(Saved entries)
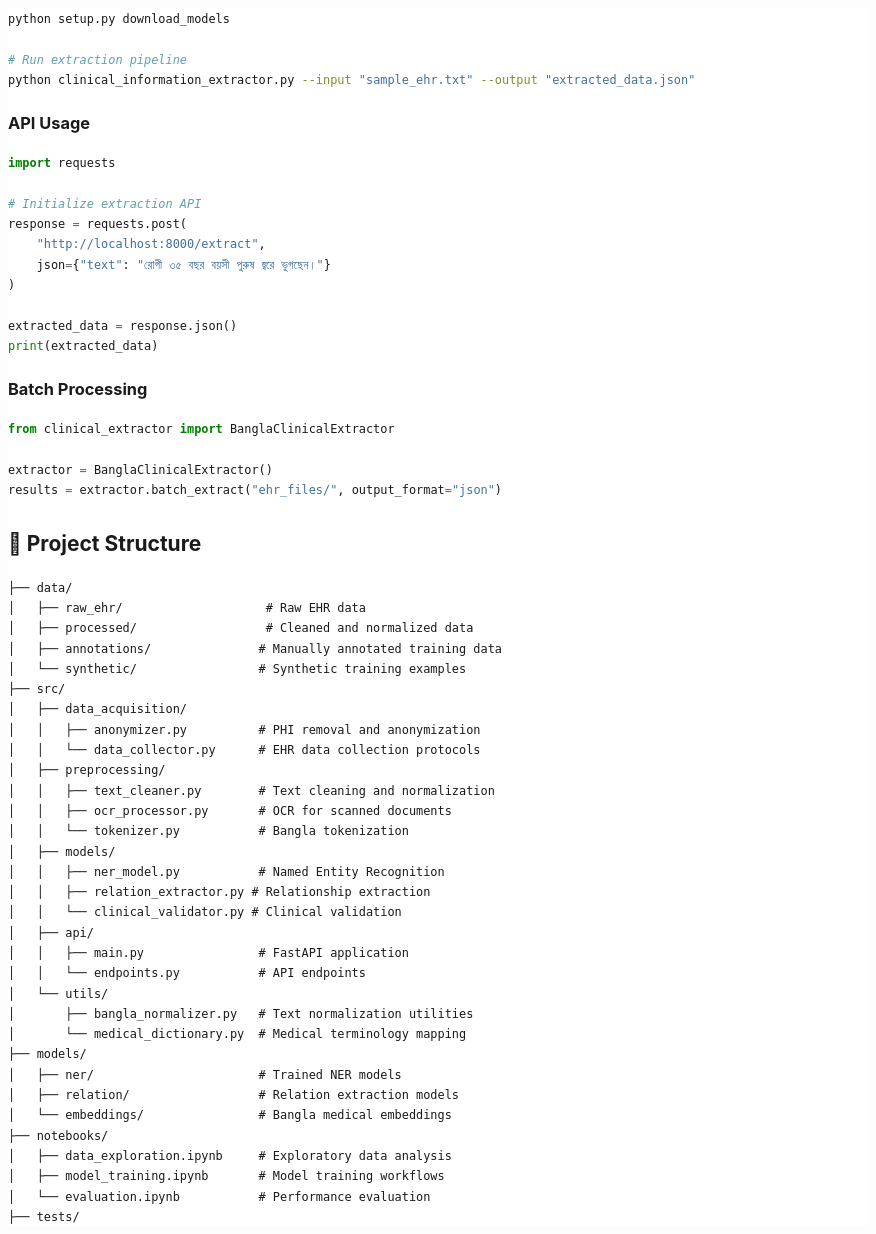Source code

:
 ```bash
python setup.py download_models

# Run extraction pipeline
python clinical_information_extractor.py --input "sample_ehr.txt" --output "extracted_data.json"
```

### API Usage
```python
import requests

# Initialize extraction API
response = requests.post(
    "http://localhost:8000/extract",
    json={"text": "রোগী ৩৫ বছর বয়সী পুরুষ জ্বরে ভুগছেন।"}
)

extracted_data = response.json()
print(extracted_data)
```

### Batch Processing
```python
from clinical_extractor import BanglaClinicalExtractor

extractor = BanglaClinicalExtractor()
results = extractor.batch_extract("ehr_files/", output_format="json")
```

## 📁 Project Structure

```
├── data/
│   ├── raw_ehr/                    # Raw EHR data
│   ├── processed/                  # Cleaned and normalized data
│   ├── annotations/               # Manually annotated training data
│   └── synthetic/                 # Synthetic training examples
├── src/
│   ├── data_acquisition/
│   │   ├── anonymizer.py          # PHI removal and anonymization
│   │   └── data_collector.py      # EHR data collection protocols
│   ├── preprocessing/
│   │   ├── text_cleaner.py        # Text cleaning and normalization
│   │   ├── ocr_processor.py       # OCR for scanned documents
│   │   └── tokenizer.py           # Bangla tokenization
│   ├── models/
│   │   ├── ner_model.py           # Named Entity Recognition
│   │   ├── relation_extractor.py # Relationship extraction
│   │   └── clinical_validator.py # Clinical validation
│   ├── api/
│   │   ├── main.py                # FastAPI application
│   │   └── endpoints.py           # API endpoints
│   └── utils/
│       ├── bangla_normalizer.py   # Text normalization utilities
│       └── medical_dictionary.py  # Medical terminology mapping
├── models/
│   ├── ner/                       # Trained NER models
│   ├── relation/                  # Relation extraction models
│   └── embeddings/                # Bangla medical embeddings
├── notebooks/
│   ├── data_exploration.ipynb     # Exploratory data analysis
│   ├── model_training.ipynb       # Model training workflows
│   └── evaluation.ipynb           # Performance evaluation
├── tests/
```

** WORK TO BE COMPLETED **
Every entry above needs to be duplicated precisely, and none of the pictures should appear.

** ANSWER SECTION **
Source code

:
 ```bash
python setup.py download_models

# Run extraction pipeline
python clinical_information_extractor.py --input "sample_ehr.txt" --output "extracted_data.json"
```

### API Usage
```python
import requests

# Initialize extraction API
response = requests.post(
    "http://localhost:8000/extract",
    json={"text": "রোগী ৩৫ বছর বয়সী পুরুষ জ্বরে ভুগছেন।"}
)

extracted_data = response.json()
print(extracted_data)
```

### Batch Processing
```python
from clinical_extractor import BanglaClinicalExtractor

extractor = BanglaClinicalExtractor()
results = extractor.batch_extract("ehr_files/", output_format="json")
```

## 📁 Project Structure

```
├── data/
│   ├── raw_ehr/                    # Raw EHR data
│   ├── processed/                  # Cleaned and normalized data
│   ├── annotations/               # Manually annotated training data
│   └── synthetic/                 # Synthetic training examples
├── src/
│   ├── data_acquisition/
│   │   ├── anonymizer.py          # PHI removal and anonymization
│   │   └── data_collector.py      # EHR data collection protocols
│   ├── preprocessing/
│   │   ├── text_cleaner.py        # Text cleaning and normalization
│   │   ├── ocr_processor.py       # OCR for scanned documents
│   │   └── tokenizer.py           # Bangla tokenization
│   ├── models/
│   │   ├── ner_model.py           # Named Entity Recognition
│   │   ├── relation_extractor.py # Relationship extraction
│   │   └── clinical_validator.py # Clinical validation
│   ├── api/
│   │   ├── main.py                # FastAPI application
│   │   └── endpoints.py           # API endpoints
│   └── utils/
│       ├── bangla_normalizer.py   # Text normalization utilities
│       └── medical_dictionary.py  # Medical terminology mapping
├── models/
│   ├── ner/                       # Trained NER models
│   ├── relation/                  # Relation extraction models
│   └── embeddings/                # Bangla medical embeddings
├── notebooks/
│   ├── data_exploration.ipynb     # Exploratory data analysis
│   ├── model_training.ipynb       # Model training workflows
│   └── evaluation.ipynb           # Performance evaluation
├── tests/
```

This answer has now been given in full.